*** INPUT MATERIAL Section Begins ***
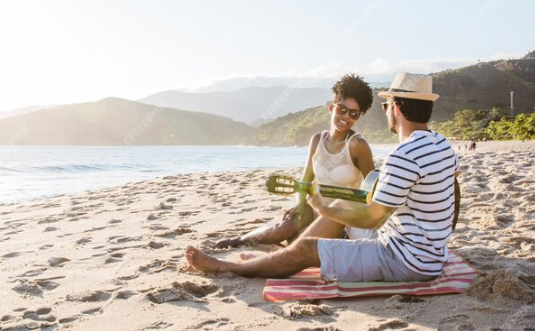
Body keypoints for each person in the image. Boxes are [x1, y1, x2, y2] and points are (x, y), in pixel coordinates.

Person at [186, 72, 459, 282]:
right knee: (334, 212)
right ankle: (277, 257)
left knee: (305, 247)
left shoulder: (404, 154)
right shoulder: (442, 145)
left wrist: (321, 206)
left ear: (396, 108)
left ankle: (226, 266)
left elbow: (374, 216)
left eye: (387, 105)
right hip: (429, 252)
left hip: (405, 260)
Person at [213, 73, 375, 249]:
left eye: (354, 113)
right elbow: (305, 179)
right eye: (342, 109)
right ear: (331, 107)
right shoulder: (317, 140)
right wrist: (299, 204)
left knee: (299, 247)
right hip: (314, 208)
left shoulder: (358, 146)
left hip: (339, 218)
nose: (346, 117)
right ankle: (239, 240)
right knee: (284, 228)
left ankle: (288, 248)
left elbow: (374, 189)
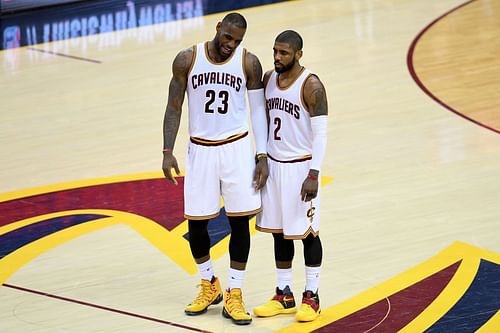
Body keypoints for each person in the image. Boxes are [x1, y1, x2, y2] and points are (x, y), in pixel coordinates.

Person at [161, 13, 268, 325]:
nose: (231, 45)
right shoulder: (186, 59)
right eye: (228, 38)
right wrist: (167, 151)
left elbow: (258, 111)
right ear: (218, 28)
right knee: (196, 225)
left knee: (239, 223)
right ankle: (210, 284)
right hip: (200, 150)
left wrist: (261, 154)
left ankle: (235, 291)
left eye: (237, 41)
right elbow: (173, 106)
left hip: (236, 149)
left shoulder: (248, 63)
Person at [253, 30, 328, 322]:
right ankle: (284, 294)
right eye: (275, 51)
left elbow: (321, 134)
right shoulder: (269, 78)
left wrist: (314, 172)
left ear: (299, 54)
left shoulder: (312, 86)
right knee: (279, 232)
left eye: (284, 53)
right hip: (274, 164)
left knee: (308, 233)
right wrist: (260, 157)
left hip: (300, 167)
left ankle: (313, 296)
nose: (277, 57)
*** INPUT MATERIAL Section Ends ***
*** INPUT MATERIAL Section Begins ***
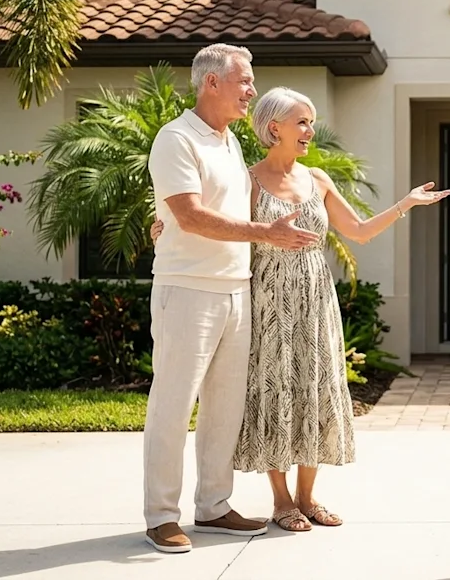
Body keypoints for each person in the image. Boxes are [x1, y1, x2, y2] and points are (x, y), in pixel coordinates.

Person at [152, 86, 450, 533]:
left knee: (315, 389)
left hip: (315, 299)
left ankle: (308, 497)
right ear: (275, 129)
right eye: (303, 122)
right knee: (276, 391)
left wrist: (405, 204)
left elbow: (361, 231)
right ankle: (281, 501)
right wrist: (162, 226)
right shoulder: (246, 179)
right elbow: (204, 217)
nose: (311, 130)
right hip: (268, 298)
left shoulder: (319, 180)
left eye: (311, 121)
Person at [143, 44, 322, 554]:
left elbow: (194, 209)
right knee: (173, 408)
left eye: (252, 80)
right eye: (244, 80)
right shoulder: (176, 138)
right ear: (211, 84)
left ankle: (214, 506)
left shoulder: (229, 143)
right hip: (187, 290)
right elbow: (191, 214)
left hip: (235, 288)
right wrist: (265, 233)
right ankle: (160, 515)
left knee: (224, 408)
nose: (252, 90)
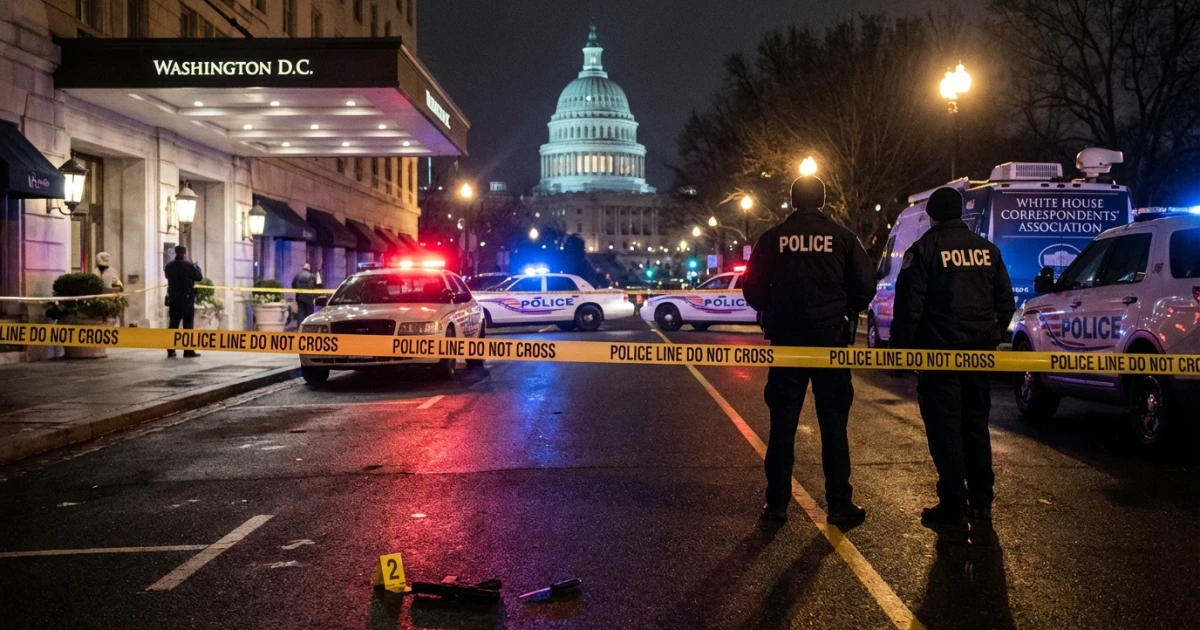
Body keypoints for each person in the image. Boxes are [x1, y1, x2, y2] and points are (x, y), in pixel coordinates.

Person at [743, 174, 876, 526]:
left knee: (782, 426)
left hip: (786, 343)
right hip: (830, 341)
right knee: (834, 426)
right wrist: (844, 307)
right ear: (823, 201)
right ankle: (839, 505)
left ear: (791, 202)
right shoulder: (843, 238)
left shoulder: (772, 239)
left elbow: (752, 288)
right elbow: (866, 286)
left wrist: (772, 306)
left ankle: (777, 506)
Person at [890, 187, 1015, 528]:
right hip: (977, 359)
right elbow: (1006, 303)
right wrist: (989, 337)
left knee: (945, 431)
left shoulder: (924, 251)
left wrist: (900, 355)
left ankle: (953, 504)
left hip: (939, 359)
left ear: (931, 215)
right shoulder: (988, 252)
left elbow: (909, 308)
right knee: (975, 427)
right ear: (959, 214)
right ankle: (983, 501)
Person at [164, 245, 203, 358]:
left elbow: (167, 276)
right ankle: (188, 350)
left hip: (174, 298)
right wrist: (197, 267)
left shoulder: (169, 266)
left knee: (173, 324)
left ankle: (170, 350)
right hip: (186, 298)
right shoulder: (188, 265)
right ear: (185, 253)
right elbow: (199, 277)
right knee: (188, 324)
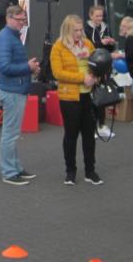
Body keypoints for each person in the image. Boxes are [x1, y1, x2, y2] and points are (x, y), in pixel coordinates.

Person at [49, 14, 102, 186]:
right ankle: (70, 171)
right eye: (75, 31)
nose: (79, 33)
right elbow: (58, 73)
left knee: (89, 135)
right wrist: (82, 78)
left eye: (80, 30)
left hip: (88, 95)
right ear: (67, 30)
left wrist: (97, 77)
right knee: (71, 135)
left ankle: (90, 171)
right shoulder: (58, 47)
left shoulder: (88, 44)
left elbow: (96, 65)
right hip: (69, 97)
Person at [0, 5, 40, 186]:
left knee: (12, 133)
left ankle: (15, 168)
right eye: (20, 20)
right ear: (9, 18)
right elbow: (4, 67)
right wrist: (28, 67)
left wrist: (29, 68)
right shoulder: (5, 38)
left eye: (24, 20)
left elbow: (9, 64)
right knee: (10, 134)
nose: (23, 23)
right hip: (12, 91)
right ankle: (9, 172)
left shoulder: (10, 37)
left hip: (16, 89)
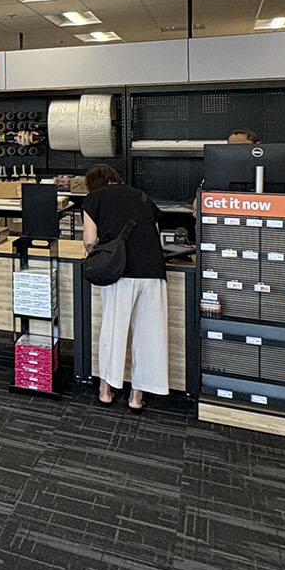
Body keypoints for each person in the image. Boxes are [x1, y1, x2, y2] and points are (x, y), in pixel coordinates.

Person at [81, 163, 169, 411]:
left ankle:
*** INPUT MATERIAL Section Ends ***
With the line holding "left hip: (405, 260)" as the first and the line holding "right ankle: (239, 240)" as the last, please transcribe exactly the lines of the material above in that range and nothing else.

left hip: (405, 260)
Person at [213, 73, 375, 249]:
left eye: (354, 113)
right elbow: (305, 179)
right eye: (342, 109)
right ear: (331, 107)
right shoulder: (317, 140)
right wrist: (299, 204)
left knee: (299, 247)
right hip: (314, 208)
left shoulder: (358, 146)
left hip: (339, 218)
nose: (346, 117)
right ankle: (239, 240)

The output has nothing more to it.